MG Rover losses tripled to nearly £250 million last year and the group has almost no assets left, a preliminary view by the administrator, Price Waterhouse Coopers said, according to the Daily Telegraph.
The paper said that PWC published a prospectus on Tuesday and distributed it to 40 possible buyers for the defunct business which collapsed last week but, according to one who has seen the document, it shows “a company stripped bare” and contains only a brief, unaudited profit and loss account for 2004 – Rover lost £89 million in 2003.
The Daily Telegraph said the prospectus also shines a light into the frantic financial manoeuvring aimed at keeping the business alive – Rover does not even own its stock of finished cars nor its components, as it had resorted to £100 million of stock financing.
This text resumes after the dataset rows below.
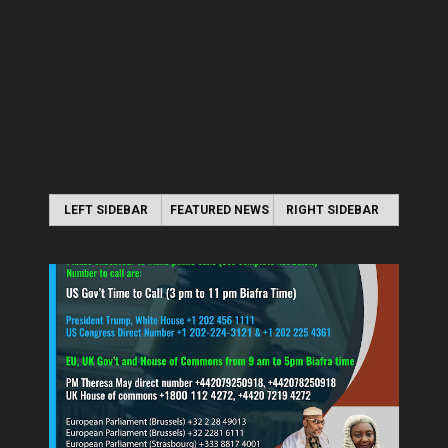
LEFT SIDEBAR
FEATURED NEWS
RIGHT SIDEBAR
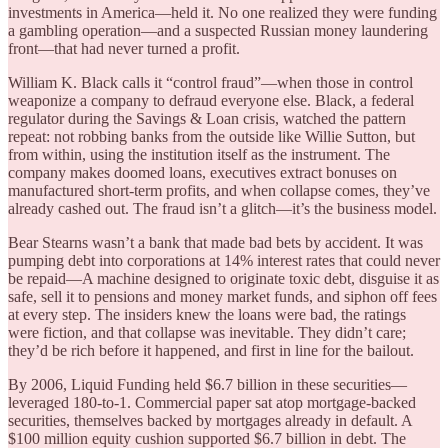
investments in America—held it. No one realized they were funding
a gambling operation—and a suspected Russian money laundering
front—that had never turned a profit.
William K. Black calls it “control fraud”—when those in control
weaponize a company to defraud everyone else. Black, a federal
regulator during the Savings & Loan crisis, watched the pattern
repeat: not robbing banks from the outside like Willie Sutton, but
from within, using the institution itself as the instrument. The
company makes doomed loans, executives extract bonuses on
manufactured short-term profits, and when collapse comes, they’ve
already cashed out. The fraud isn’t a glitch—it’s the business model.
Bear Stearns wasn’t a bank that made bad bets by accident. It was
pumping debt into corporations at 14% interest rates that could never
be repaid—A machine designed to originate toxic debt, disguise it as
safe, sell it to pensions and money market funds, and siphon off fees
at every step. The insiders knew the loans were bad, the ratings
were fiction, and that collapse was inevitable. They didn’t care;
they’d be rich before it happened, and first in line for the bailout.
By 2006, Liquid Funding held $6.7 billion in these securities—
leveraged 180-to-1. Commercial paper sat atop mortgage-backed
securities, themselves backed by mortgages already in default. A
$100 million equity cushion supported $6.7 billion in debt. The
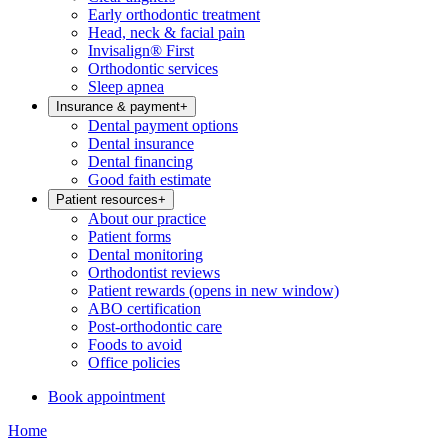
Early orthodontic treatment
Head, neck & facial pain
Invisalign® First
Orthodontic services
Sleep apnea
Insurance & payment
+
Dental payment options
Dental insurance
Dental financing
Good faith estimate
Patient resources
+
About our practice
Patient forms
Dental monitoring
Orthodontist reviews
Patient rewards
(opens in new window)
ABO certification
Post-orthodontic care
Foods to avoid
Office policies
Book appointment
Home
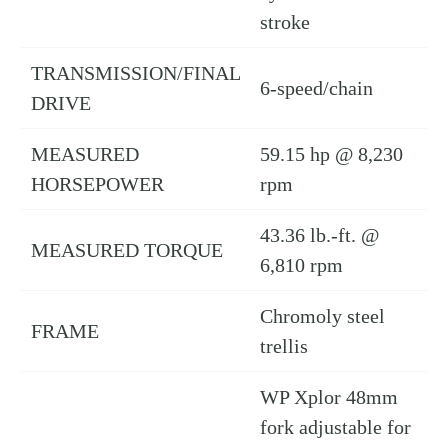
stroke
TRANSMISSION/FINAL
6-speed/chain
DRIVE
MEASURED
59.15 hp @ 8,230
HORSEPOWER
rpm
43.36 lb.-ft. @
MEASURED TORQUE
6,810 rpm
Chromoly steel
FRAME
trellis
WP Xplor 48mm
fork adjustable for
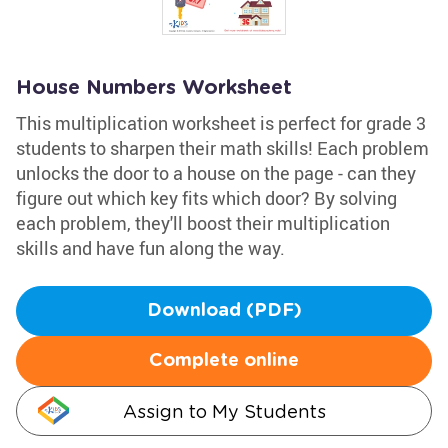
House Numbers Worksheet
This multiplication worksheet is perfect for grade 3
students to sharpen their math skills! Each problem
unlocks the door to a house on the page - can they
figure out which key fits which door? By solving
each problem, they'll boost their multiplication
skills and have fun along the way.
Download (PDF)
Complete online
Assign to My Students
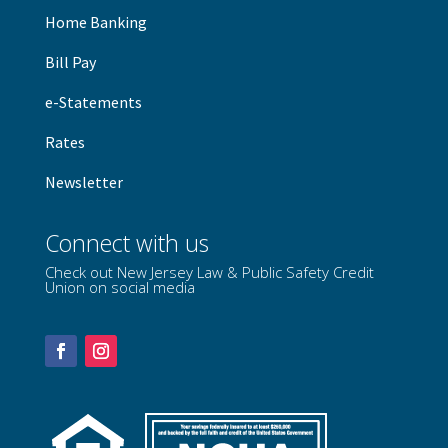
Home Banking
B
ill Pay
e-Statements
Rates
Newsletter
Connect with us
Check out New Jersey Law & Public Safety Credit
Union on social media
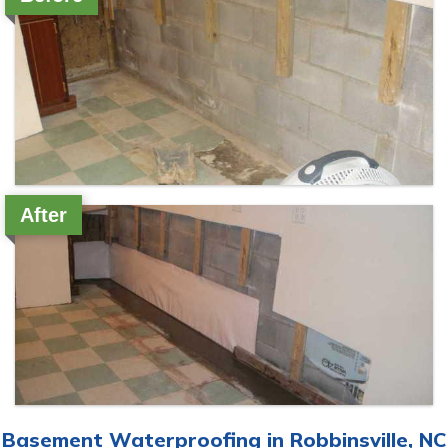
After
Basement Waterproofing in Robbinsville, NC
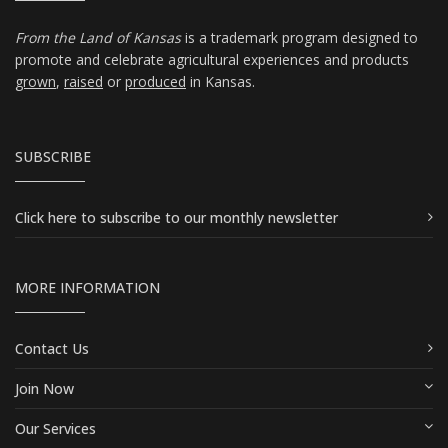
From the Land of Kansas
is a trademark program designed to
promote and celebrate agricultural experiences and products
grown
,
raised
or
produced
in Kansas.
SUBSCRIBE
Click here
to subscribe to our monthly newsletter
MORE INFORMATION
Contact Us
Join Now
Our Services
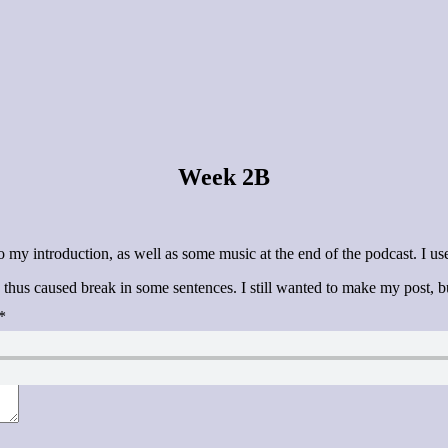
Week 2B
y introduction, as well as some music at the end of the podcast. I used
thus caused break in some sentences. I still wanted to make my post, b
*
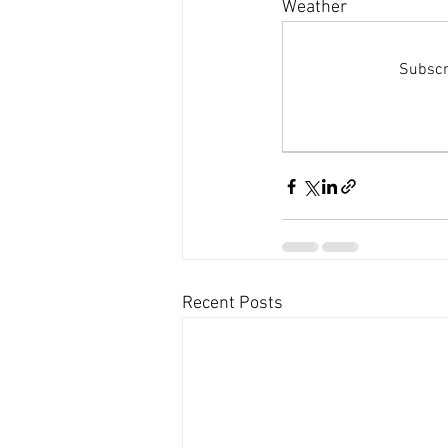
Dolphins and whale sightings
B
Weather 
Subscri
Untitled Category
Recent Posts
The paper said it has very few assets left after the sale of its real estate, engine technology and components business by the so-called Phoenix Four, the consortium led by John Towers which controlled the company – among them, the four have received as much as £40 million in various payments from MG Rover.
Jon Moulton, managing partner of Alchemy, the venture capitalist whose bid for MG Rover was effectively halted by the government five years ago in favour of the Phoenix Four, told the Daily Telegraph: “It took me two minutes to read it. The prospectus says they can deliver the MG brand, but makes no reference to the Rover name at all. I have never seen anything like this in a company of this size. There just is hardly anything there.”
Moulton reportedly said he had not decided if he was interested in any of the remaining assets.
Tony Lomas, the administrator from PWC, told the Daily Telegraph: “This is a summary only of the production facilities for which we are responsible at Longbridge.” He reportedly added that, when the list of potential buyers is narrowed down, a ”significant amount of detailed information will be provided”.
The Daily Telegraph added that the European Union held out the possibility of extending aid to Rover on Tuesday when it said it might divert £70 million of structural funds to help the workers laid off at Longbridge and at suppliers to the defunct company.
However, the newspaper noted that the EU money consists of funds already promised to the West Midlands over the next few years as part of the EU’s structural investment programme.